Bereits zum zweiten Mal innerhalb einer Woche sorgen Bilder von Polizeigewalt in Frankreich für Empörung: Die Pariser Staatsanwaltschaft eröffnete am Donnerstag Ermittlungen gegen Polizisten, die einen Schwarzen geschlagen und getreten hatten, weil er keine Corona-Schutzmaske trug. Die drei Beamten wurden nach Informationen der Nachrichtenagentur AFP suspendiert. Frankreichs Innenminister Gérald Darmanin hatte dies vom Pariser Polizeipräfekten Didier Lallement verlangt, der bereits wegen einer brutalen Polizeiaktion gegen Flüchtlinge unter Druck steht. Auch der Innenminister gilt als angeschlagen.
Der Chef der Nationalpolizei, Frédéric Veaux, enthob die drei Polizisten vorläufig des Dienstes, wie AFP von Ermittlern erfuhr. Die Staatsanwaltschaft wirft ihnen Gewalt im Dienst und Falschaussage vor. Das Video einer Überwachungskamera zeigt, wie die drei Polizisten einen schwarzen Musikproduzenten in dessen Pariser Studio drängen und ihn dort mit Schlägen, Tritten und Schlagstockhieben traktieren.
In einem schriftlichen Protokoll hielten die Polizisten fest, sie hätten den Mann namens "Michel" auf der Straße ermahnt, weil er keine Maske trug wie derzeit vorgeschrieben. "Als wir ihn festhalten wollten, hat er uns mit Gewalt in das Gebäude gezerrt", heißt es in dem Protokoll, welches AFP einsehen konnte.
Darin ist auch von Schlägen des Mannes gegen die Polizisten die Rede. Das ist auf dem Überwachungsvideo des Studios jedoch nicht zu erkennen, das die Internet-Plattform "Loopsider" in ganzer Länge veröffentlichte.
Auf der Aufnahme ist auch zu sehen, wie weitere Männer dem Produzenten zu Hilfe eilen und die Polizei aus dem Studio drängen.
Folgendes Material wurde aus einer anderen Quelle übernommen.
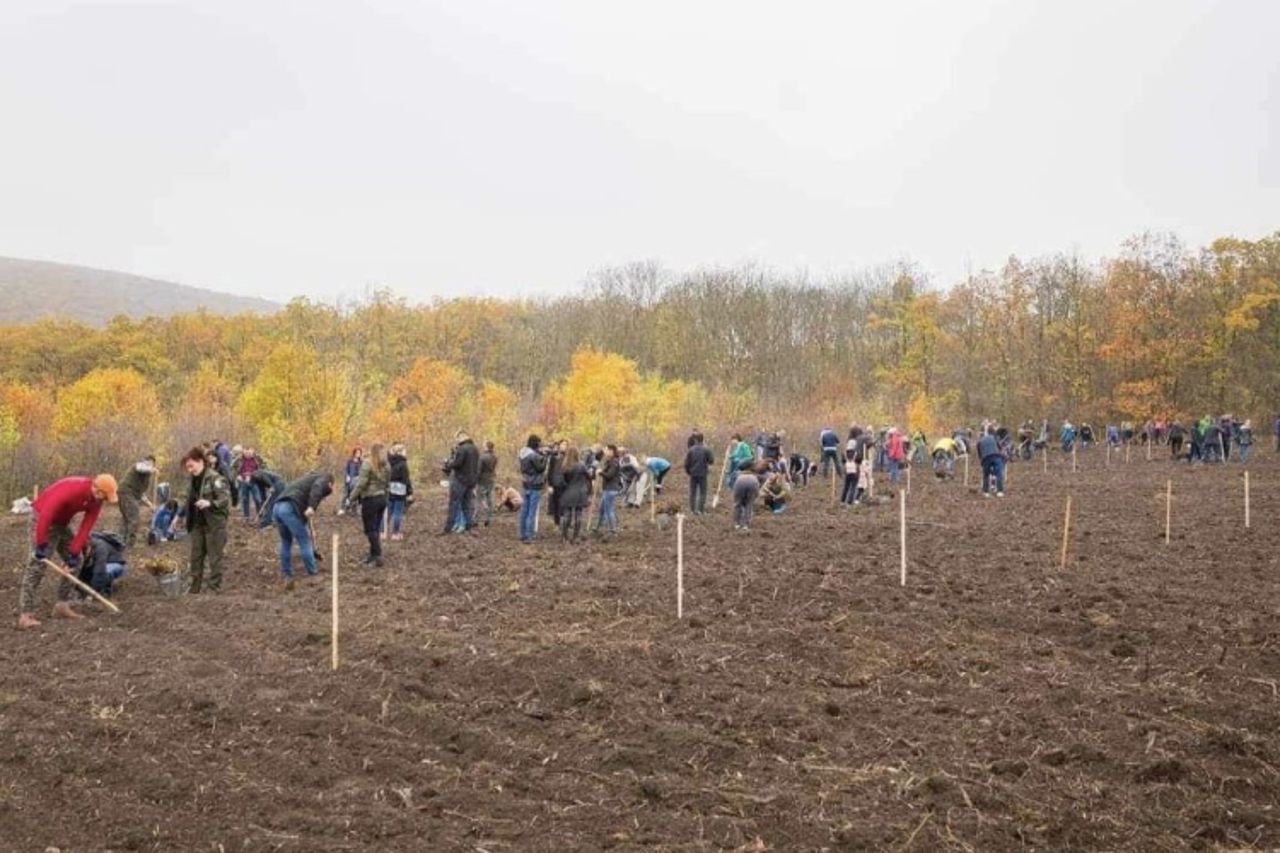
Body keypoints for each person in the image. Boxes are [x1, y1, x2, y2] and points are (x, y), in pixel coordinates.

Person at [18, 474, 119, 629]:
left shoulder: (96, 502)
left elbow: (86, 526)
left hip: (61, 523)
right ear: (97, 490)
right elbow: (46, 515)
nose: (104, 501)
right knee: (37, 566)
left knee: (77, 561)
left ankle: (61, 605)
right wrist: (41, 544)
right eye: (104, 497)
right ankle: (25, 614)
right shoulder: (72, 489)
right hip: (41, 518)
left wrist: (73, 552)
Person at [179, 447, 231, 593]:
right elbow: (187, 500)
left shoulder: (215, 479)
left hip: (213, 524)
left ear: (201, 461)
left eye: (191, 466)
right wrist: (179, 516)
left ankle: (214, 587)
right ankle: (194, 587)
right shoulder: (191, 481)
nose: (189, 470)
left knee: (215, 558)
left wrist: (210, 503)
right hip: (197, 524)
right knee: (195, 558)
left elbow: (224, 499)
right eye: (187, 467)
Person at [273, 471, 335, 589]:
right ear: (330, 483)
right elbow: (317, 489)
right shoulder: (323, 478)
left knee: (286, 541)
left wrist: (307, 524)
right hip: (288, 509)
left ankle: (287, 572)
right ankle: (312, 573)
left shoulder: (304, 482)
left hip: (277, 508)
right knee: (305, 541)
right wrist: (312, 507)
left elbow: (301, 507)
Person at [350, 443, 390, 565]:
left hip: (370, 499)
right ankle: (373, 555)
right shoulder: (387, 465)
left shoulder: (367, 463)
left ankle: (377, 556)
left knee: (370, 529)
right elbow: (387, 484)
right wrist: (386, 498)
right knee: (375, 529)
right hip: (382, 498)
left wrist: (351, 497)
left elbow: (361, 483)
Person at [442, 431, 480, 534]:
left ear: (461, 437)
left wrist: (447, 465)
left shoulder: (462, 449)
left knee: (454, 503)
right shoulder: (475, 449)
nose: (457, 441)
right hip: (471, 481)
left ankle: (448, 528)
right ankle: (469, 527)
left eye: (457, 438)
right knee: (467, 504)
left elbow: (457, 463)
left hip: (460, 480)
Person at [552, 444, 591, 543]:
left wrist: (564, 488)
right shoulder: (581, 465)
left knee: (567, 514)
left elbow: (560, 481)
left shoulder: (565, 466)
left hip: (569, 492)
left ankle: (564, 536)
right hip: (581, 492)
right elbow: (589, 476)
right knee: (578, 514)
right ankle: (576, 537)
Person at [117, 454, 156, 547]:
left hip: (131, 493)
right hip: (126, 491)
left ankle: (120, 541)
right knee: (134, 517)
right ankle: (130, 544)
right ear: (144, 462)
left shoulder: (146, 477)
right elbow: (141, 468)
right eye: (147, 463)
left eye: (151, 464)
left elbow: (140, 493)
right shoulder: (138, 467)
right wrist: (151, 469)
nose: (149, 466)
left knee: (126, 519)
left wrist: (149, 504)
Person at [517, 435, 549, 543]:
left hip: (526, 482)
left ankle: (522, 533)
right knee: (532, 511)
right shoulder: (533, 455)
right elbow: (541, 468)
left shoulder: (523, 453)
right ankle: (529, 535)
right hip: (535, 484)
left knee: (524, 510)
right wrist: (545, 457)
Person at [80, 530, 128, 598]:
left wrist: (93, 591)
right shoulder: (87, 547)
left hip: (116, 565)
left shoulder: (100, 547)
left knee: (104, 570)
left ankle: (105, 590)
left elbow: (99, 569)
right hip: (103, 565)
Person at [593, 444, 622, 536]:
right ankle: (596, 527)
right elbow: (599, 460)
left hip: (611, 489)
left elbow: (609, 475)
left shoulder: (614, 462)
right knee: (601, 509)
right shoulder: (609, 461)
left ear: (612, 451)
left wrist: (601, 472)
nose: (605, 452)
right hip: (607, 488)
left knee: (608, 510)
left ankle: (613, 530)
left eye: (607, 450)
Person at [387, 443, 414, 540]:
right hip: (400, 489)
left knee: (389, 511)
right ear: (400, 452)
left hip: (390, 488)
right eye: (404, 451)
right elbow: (406, 479)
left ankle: (382, 532)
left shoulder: (389, 462)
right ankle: (395, 533)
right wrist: (410, 492)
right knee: (398, 512)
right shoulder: (403, 464)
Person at [684, 433, 714, 515]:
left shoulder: (691, 450)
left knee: (692, 492)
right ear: (703, 439)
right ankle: (701, 510)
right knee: (703, 492)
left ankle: (692, 510)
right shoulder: (706, 449)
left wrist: (688, 472)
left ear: (695, 440)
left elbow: (686, 463)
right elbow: (711, 461)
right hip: (703, 473)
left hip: (693, 474)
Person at [232, 447, 265, 521]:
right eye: (246, 453)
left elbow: (263, 469)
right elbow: (232, 469)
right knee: (245, 499)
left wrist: (252, 475)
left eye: (250, 453)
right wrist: (237, 476)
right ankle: (246, 517)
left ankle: (260, 515)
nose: (248, 455)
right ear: (243, 452)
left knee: (258, 499)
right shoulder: (239, 459)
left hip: (255, 481)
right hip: (243, 481)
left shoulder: (258, 459)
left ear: (253, 452)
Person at [977, 429, 1006, 497]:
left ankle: (986, 492)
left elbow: (979, 453)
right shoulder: (993, 437)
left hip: (985, 458)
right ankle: (1000, 491)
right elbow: (1000, 447)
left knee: (986, 475)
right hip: (995, 455)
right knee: (999, 473)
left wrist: (982, 460)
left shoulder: (980, 441)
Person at [732, 465, 760, 530]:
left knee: (738, 504)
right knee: (749, 504)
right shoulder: (754, 475)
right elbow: (757, 489)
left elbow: (731, 483)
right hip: (753, 482)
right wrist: (755, 496)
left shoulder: (737, 473)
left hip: (740, 482)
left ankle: (737, 523)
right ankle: (745, 524)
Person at [477, 440, 498, 527]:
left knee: (479, 499)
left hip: (482, 480)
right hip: (491, 479)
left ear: (486, 447)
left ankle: (476, 519)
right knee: (489, 498)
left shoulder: (482, 457)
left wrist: (475, 479)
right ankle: (488, 518)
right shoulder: (495, 457)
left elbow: (478, 471)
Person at [340, 446, 363, 514]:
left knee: (355, 495)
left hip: (357, 480)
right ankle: (342, 508)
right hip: (349, 480)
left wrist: (359, 477)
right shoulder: (349, 461)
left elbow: (362, 471)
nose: (358, 454)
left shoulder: (361, 462)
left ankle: (354, 509)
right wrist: (347, 476)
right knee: (346, 494)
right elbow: (346, 470)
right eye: (357, 453)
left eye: (359, 453)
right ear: (354, 453)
Die Beamten werfen dann eine Tränengasgranate durch die Tür und führen "Michel" mit gezückten Waffen ab, wie Handyvideos von Anwohnern zeigen.
Von "unerträglichen Bildern" sprach der stellvertretende Pariser Bürgermeister Emmanuel Grégoire auf Twitter. Oppositionspolitiker im französischen Parlament kritisierten Innenminister Darmanin scharf und forderten von ihm erneut den Rückzug eines Gesetzes für "umfassende Sicherheit", das die Verbreitung solcher Aufnahmen von Polizisten unter Strafe stellen soll.
Darmanin hatte sich erst am Dienstag "schockiert" über Bilder geäußert, welche die brutale Räumung eines Pariser Flüchtlingslagers durch die Polizei zeigen. Am gleichen Tag nahm die Nationalversammlung in erster Lesung sein Gesetz an.
Mit dem Film-Verbot will Darmanin nach eigenen Angaben die Polizei schützen, die nach einer Vielzahl ähnlicher Aufnahmen über persönliche Angriffe klagt. Medienvertretern drohen bei Verstößen bis zu ein Jahr Haft und eine Geldstrafe von 45'000 Euro. Journalisten protestieren seit Wochen gegen das Gesetz.
Wegen der Vorfälle könnte dem Pariser Polizeipräfekt Lallement die Entlassung drohen. Vor dem Bekanntwerden der neuen Videos hatte Innenminister Darmanin ihm noch sein "Vertrauen" ausgesprochen.
Der erst 38 Jahre alte Innenminister ist aber selbst unter Druck: Die konservative Zeitung "Le Figaro" berichtete unter Berufung auf das Umfeld von Präsident Emmanuel Macron, Darmanin werde wegen des Film-Verbots "zum Problem". Er war im Juli trotz laufender Ermittlungen wegen der mutmaßlichen Vergewaltigung einer früheren Prostituierten überraschend ins Amt gekommen.
In Online-Netzwerken forderten viele Nutzer den Rücktritt des Ministers. Zahlreiche teilten zudem ein Foto des schwarzen Musikproduzenten und seines von Schlägen entstellten Gesichts. "Wenn die Videos nicht wären, säße mein Klient nun vielleicht im Gefängnis", sagte sein Anwalt AFP.
Ein Gespräch mit Frankreichs Regierungschef Jean Castex über das Film-Verbot ließen Medienvertreter am Donnerstag kurzfristig platzen, nachdem die Präfektur einen für Samstag in Paris geplanten "Marsch der Freiheiten" aus Sicherheitsgründen untersagt hatte. Castex zeigte sich über die Reaktion der Journalisten "verblüfft".